BTW, when we drag the window slowly, the windows doesn't move smoothly as if they try to snap into some hidden grid, is there any reason for that?
only happens when I set the zoom level to >125%, e.g. 175%
Right, this only happens with fractional scaling. 200% or 300% don't have this problem. My guess is that the window dimensions end up rounded up by the browser and so there are pixels on-screen that we have no backing data for. I'm not sure how to fix this: https://github.com/Xpra-org/xpra-html5/blob/4dcf1b01119f40476bc2e318d09eb39f558024f5/html5/js/Window.js#L1098 As the scaling is done transparently by the browser. We can detect that scaling is being used:
window.devicePixelRatio
1.75
But if we used this value to provide higher resolution window pixel data, in most cases the window sizes would stay the same as the zoom is increased to maintain the same number of pixels shown... which is generally not what the user wants.

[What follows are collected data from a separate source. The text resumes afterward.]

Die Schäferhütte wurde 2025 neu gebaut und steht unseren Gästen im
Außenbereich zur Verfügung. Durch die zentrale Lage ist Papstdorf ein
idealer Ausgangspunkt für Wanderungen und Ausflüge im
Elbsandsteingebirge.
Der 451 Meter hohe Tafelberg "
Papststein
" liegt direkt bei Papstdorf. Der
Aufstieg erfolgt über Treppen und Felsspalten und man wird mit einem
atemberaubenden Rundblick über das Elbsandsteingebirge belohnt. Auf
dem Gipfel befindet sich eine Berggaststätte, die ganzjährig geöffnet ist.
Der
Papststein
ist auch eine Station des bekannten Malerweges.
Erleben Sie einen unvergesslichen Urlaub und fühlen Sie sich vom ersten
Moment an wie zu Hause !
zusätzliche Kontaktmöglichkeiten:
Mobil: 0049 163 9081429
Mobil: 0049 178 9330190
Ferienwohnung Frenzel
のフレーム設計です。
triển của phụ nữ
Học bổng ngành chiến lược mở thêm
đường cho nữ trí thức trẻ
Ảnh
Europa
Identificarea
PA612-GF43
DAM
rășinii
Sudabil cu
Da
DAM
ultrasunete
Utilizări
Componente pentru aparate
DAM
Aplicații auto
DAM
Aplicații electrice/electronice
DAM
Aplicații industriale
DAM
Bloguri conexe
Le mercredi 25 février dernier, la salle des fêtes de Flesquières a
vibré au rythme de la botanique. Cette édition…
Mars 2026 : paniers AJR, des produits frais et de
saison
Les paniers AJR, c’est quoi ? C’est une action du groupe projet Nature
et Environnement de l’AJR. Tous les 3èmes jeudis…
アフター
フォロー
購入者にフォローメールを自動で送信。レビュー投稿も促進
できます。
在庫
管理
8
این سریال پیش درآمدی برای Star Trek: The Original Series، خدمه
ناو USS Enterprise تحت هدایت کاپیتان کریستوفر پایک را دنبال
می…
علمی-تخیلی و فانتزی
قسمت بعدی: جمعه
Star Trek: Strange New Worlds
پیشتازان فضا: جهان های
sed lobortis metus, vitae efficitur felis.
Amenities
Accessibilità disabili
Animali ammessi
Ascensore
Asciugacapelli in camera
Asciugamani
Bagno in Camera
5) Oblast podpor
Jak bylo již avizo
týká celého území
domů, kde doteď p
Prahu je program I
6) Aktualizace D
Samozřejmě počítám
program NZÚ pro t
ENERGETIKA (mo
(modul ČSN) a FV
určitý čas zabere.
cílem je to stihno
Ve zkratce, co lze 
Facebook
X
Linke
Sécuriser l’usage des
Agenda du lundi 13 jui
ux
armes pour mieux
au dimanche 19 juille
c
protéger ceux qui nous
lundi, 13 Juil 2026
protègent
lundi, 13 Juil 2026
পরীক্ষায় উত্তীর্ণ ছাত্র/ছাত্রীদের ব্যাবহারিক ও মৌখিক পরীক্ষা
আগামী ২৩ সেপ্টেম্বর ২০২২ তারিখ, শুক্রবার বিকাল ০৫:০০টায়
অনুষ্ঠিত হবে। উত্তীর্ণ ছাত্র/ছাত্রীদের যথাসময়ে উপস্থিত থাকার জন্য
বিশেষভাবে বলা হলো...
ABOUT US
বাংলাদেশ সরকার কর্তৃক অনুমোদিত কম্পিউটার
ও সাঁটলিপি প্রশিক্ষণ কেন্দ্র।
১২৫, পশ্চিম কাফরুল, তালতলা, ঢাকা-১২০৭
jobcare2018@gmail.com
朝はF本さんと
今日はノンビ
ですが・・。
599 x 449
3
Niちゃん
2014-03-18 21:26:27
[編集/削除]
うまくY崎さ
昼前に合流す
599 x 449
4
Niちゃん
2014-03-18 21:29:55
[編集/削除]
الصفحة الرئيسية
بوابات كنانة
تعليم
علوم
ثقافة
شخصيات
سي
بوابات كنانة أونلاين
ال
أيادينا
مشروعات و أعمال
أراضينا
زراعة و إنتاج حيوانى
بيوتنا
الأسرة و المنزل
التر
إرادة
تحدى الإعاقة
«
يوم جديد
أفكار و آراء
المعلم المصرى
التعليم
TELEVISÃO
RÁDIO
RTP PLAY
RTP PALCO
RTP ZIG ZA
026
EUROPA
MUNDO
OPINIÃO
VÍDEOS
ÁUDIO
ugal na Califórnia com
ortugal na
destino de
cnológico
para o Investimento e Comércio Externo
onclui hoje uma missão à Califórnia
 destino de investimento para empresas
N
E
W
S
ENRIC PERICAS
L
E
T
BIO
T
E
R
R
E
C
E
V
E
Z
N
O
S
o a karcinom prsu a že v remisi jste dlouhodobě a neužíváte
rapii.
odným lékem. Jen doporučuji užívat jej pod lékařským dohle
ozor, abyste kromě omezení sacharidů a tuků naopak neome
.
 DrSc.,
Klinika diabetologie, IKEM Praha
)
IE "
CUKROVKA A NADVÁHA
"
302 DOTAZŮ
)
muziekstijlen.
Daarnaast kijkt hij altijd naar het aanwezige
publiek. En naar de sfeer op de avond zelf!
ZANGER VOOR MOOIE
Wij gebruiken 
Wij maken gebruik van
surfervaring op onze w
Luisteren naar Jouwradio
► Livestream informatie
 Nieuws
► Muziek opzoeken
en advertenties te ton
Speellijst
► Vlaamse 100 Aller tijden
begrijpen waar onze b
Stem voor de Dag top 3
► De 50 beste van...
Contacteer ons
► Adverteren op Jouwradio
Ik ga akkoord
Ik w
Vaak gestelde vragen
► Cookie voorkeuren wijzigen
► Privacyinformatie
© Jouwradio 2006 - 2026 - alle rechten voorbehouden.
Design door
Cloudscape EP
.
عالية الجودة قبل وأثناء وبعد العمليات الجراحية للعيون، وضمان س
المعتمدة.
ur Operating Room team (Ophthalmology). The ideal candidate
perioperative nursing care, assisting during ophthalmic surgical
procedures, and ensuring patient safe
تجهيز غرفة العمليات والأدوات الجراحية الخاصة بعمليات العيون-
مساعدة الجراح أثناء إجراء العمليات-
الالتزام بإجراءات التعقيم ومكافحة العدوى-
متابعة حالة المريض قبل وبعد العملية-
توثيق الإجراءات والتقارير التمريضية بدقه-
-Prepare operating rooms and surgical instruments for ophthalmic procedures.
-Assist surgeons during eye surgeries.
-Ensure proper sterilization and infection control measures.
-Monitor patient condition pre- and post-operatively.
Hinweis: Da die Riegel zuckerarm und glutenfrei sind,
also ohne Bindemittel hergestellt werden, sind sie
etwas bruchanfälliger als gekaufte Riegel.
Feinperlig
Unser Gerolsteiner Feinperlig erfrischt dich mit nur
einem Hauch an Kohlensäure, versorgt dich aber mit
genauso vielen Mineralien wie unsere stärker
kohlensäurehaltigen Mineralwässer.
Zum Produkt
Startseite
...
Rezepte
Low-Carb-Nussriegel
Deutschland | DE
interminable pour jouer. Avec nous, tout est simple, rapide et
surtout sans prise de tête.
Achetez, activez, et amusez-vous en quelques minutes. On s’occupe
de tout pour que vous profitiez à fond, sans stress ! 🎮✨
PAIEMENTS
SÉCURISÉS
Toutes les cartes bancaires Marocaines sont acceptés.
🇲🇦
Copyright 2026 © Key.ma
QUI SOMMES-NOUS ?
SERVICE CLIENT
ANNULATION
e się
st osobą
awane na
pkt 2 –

Some useful info here: draw in high resolution to canvas on Chrome
BTW, when we drag the window slowly, the windows doesn't move smoothly as if they try to snap into some hidden grid, is there any reason for that?
I'm not seeing this with any applications, please open a separate ticket for this issue with more details.
OK, this is not a big issue since the zooming of the browser is not a very common use case. Feel free to close.